- **Problem description**: The listing below must be returned in full and unchanged, without the images it carries.
■ ■ ■ ■
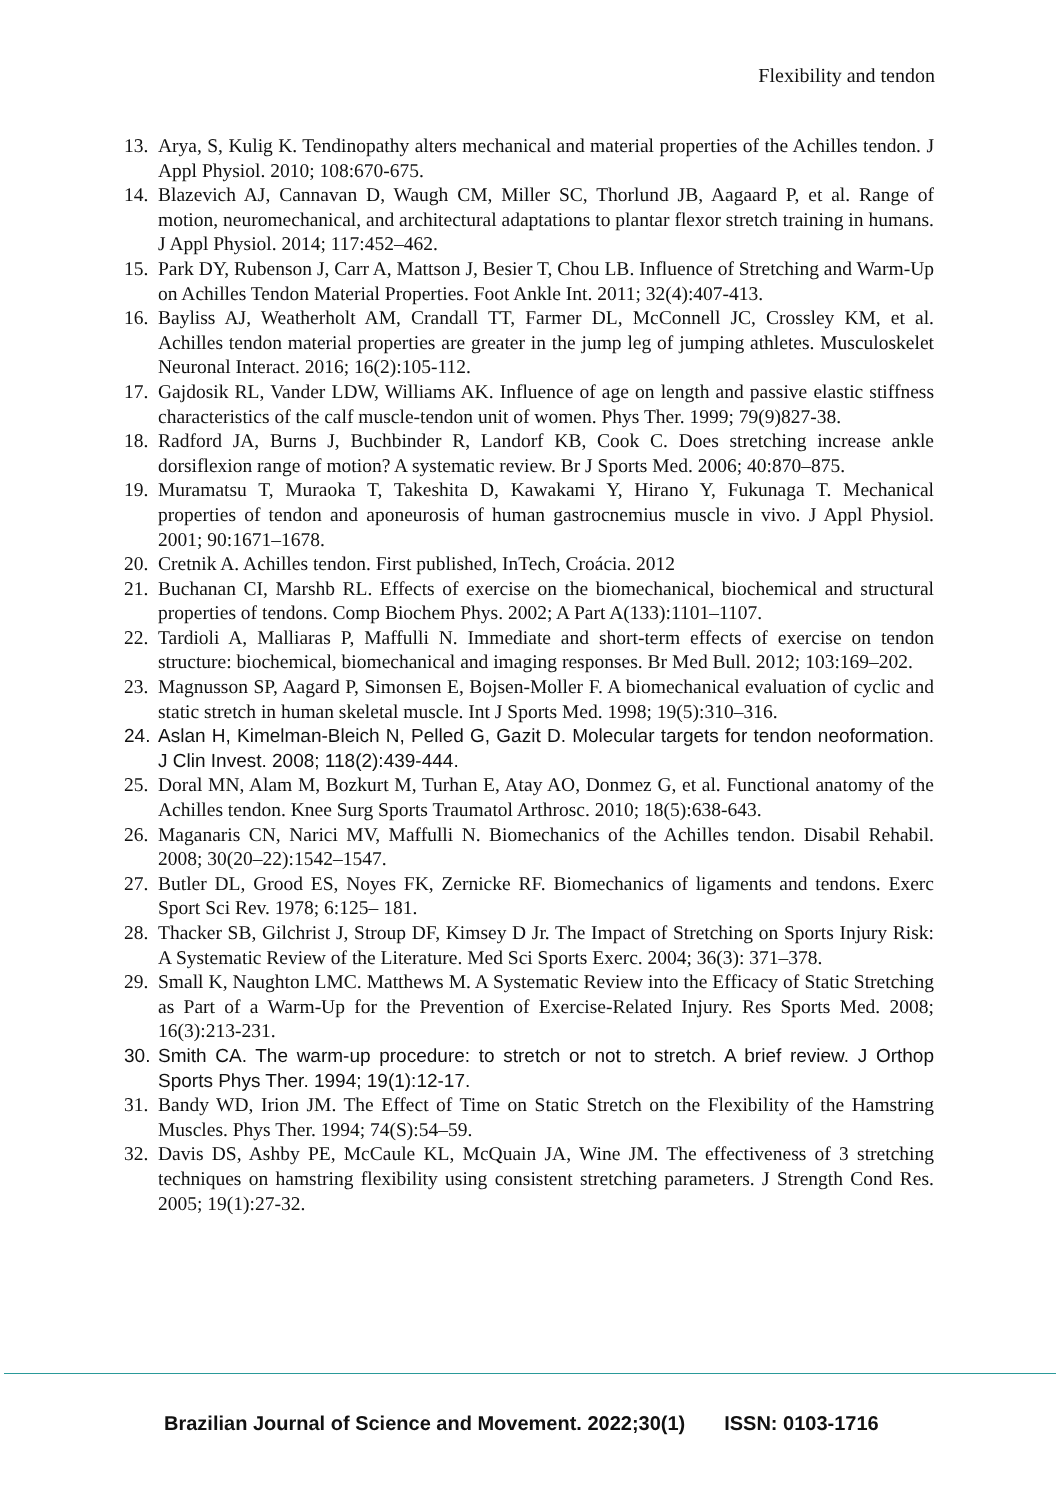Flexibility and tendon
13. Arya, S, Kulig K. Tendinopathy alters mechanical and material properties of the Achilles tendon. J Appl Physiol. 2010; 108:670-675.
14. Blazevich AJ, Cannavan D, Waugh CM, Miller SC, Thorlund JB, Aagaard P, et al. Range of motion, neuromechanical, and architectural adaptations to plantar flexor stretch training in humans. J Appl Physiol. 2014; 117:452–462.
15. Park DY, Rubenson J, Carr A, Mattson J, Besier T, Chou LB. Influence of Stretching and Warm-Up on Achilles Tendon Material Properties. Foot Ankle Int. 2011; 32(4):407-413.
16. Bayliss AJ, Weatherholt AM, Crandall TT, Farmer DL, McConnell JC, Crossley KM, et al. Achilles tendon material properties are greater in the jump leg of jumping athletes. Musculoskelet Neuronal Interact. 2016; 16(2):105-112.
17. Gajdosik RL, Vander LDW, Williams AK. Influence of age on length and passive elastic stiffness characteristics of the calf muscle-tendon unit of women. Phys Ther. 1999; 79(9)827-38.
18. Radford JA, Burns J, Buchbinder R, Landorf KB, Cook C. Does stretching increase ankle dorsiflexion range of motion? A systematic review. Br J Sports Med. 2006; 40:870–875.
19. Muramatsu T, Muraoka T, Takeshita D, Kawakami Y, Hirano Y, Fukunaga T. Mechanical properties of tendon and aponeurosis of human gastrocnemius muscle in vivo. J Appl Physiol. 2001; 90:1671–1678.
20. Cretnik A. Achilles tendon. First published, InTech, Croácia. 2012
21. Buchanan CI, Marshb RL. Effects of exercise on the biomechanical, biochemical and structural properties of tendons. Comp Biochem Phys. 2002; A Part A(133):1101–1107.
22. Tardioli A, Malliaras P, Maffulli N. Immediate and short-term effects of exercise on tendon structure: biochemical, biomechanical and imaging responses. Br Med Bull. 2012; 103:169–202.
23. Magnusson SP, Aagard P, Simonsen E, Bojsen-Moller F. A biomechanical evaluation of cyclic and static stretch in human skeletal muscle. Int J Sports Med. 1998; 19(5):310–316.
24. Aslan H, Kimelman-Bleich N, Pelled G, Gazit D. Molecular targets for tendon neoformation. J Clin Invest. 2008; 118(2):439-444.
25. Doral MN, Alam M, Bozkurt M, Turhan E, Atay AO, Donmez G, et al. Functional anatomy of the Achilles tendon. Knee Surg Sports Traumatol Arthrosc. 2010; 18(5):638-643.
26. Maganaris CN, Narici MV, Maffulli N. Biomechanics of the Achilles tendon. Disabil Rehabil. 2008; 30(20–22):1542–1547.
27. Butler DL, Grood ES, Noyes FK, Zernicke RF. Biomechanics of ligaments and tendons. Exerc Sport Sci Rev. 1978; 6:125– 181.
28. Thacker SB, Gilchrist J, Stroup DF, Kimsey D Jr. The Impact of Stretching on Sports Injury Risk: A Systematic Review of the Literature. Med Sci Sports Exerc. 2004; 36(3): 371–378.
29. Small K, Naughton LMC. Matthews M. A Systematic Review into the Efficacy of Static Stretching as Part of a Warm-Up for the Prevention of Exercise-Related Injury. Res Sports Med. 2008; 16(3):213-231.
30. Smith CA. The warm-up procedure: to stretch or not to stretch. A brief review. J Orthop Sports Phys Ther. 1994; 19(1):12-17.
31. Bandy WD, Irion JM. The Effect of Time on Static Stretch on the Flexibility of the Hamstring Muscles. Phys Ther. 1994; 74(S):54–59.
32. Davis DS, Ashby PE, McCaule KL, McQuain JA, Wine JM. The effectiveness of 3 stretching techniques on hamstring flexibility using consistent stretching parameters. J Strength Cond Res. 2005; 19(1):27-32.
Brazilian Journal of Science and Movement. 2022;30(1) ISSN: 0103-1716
■ ■ ■ ■
- **Written response**:
Flexibility and tendon
13. Arya, S, Kulig K. Tendinopathy alters mechanical and material properties of the Achilles tendon. J Appl Physiol. 2010; 108:670-675.
14. Blazevich AJ, Cannavan D, Waugh CM, Miller SC, Thorlund JB, Aagaard P, et al. Range of motion, neuromechanical, and architectural adaptations to plantar flexor stretch training in humans. J Appl Physiol. 2014; 117:452–462.
15. Park DY, Rubenson J, Carr A, Mattson J, Besier T, Chou LB. Influence of Stretching and Warm-Up on Achilles Tendon Material Properties. Foot Ankle Int. 2011; 32(4):407-413.
16. Bayliss AJ, Weatherholt AM, Crandall TT, Farmer DL, McConnell JC, Crossley KM, et al. Achilles tendon material properties are greater in the jump leg of jumping athletes. Musculoskelet Neuronal Interact. 2016; 16(2):105-112.
17. Gajdosik RL, Vander LDW, Williams AK. Influence of age on length and passive elastic stiffness characteristics of the calf muscle-tendon unit of women. Phys Ther. 1999; 79(9)827-38.
18. Radford JA, Burns J, Buchbinder R, Landorf KB, Cook C. Does stretching increase ankle dorsiflexion range of motion? A systematic review. Br J Sports Med. 2006; 40:870–875.
19. Muramatsu T, Muraoka T, Takeshita D, Kawakami Y, Hirano Y, Fukunaga T. Mechanical properties of tendon and aponeurosis of human gastrocnemius muscle in vivo. J Appl Physiol. 2001; 90:1671–1678.
20. Cretnik A. Achilles tendon. First published, InTech, Croácia. 2012
21. Buchanan CI, Marshb RL. Effects of exercise on the biomechanical, biochemical and structural properties of tendons. Comp Biochem Phys. 2002; A Part A(133):1101–1107.
22. Tardioli A, Malliaras P, Maffulli N. Immediate and short-term effects of exercise on tendon structure: biochemical, biomechanical and imaging responses. Br Med Bull. 2012; 103:169–202.
23. Magnusson SP, Aagard P, Simonsen E, Bojsen-Moller F. A biomechanical evaluation of cyclic and static stretch in human skeletal muscle. Int J Sports Med. 1998; 19(5):310–316.
24. Aslan H, Kimelman-Bleich N, Pelled G, Gazit D. Molecular targets for tendon neoformation. J Clin Invest. 2008; 118(2):439-444.
25. Doral MN, Alam M, Bozkurt M, Turhan E, Atay AO, Donmez G, et al. Functional anatomy of the Achilles tendon. Knee Surg Sports Traumatol Arthrosc. 2010; 18(5):638-643.
26. Maganaris CN, Narici MV, Maffulli N. Biomechanics of the Achilles tendon. Disabil Rehabil. 2008; 30(20–22):1542–1547.
27. Butler DL, Grood ES, Noyes FK, Zernicke RF. Biomechanics of ligaments and tendons. Exerc Sport Sci Rev. 1978; 6:125– 181.
28. Thacker SB, Gilchrist J, Stroup DF, Kimsey D Jr. The Impact of Stretching on Sports Injury Risk: A Systematic Review of the Literature. Med Sci Sports Exerc. 2004; 36(3): 371–378.
29. Small K, Naughton LMC. Matthews M. A Systematic Review into the Efficacy of Static Stretching as Part of a Warm-Up for the Prevention of Exercise-Related Injury. Res Sports Med. 2008; 16(3):213-231.
30. Smith CA. The warm-up procedure: to stretch or not to stretch. A brief review. J Orthop Sports Phys Ther. 1994; 19(1):12-17.
31. Bandy WD, Irion JM. The Effect of Time on Static Stretch on the Flexibility of the Hamstring Muscles. Phys Ther. 1994; 74(S):54–59.
32. Davis DS, Ashby PE, McCaule KL, McQuain JA, Wine JM. The effectiveness of 3 stretching techniques on hamstring flexibility using consistent stretching parameters. J Strength Cond Res. 2005; 19(1):27-32.
Brazilian Journal of Science and Movement. 2022;30(1) ISSN: 0103-1716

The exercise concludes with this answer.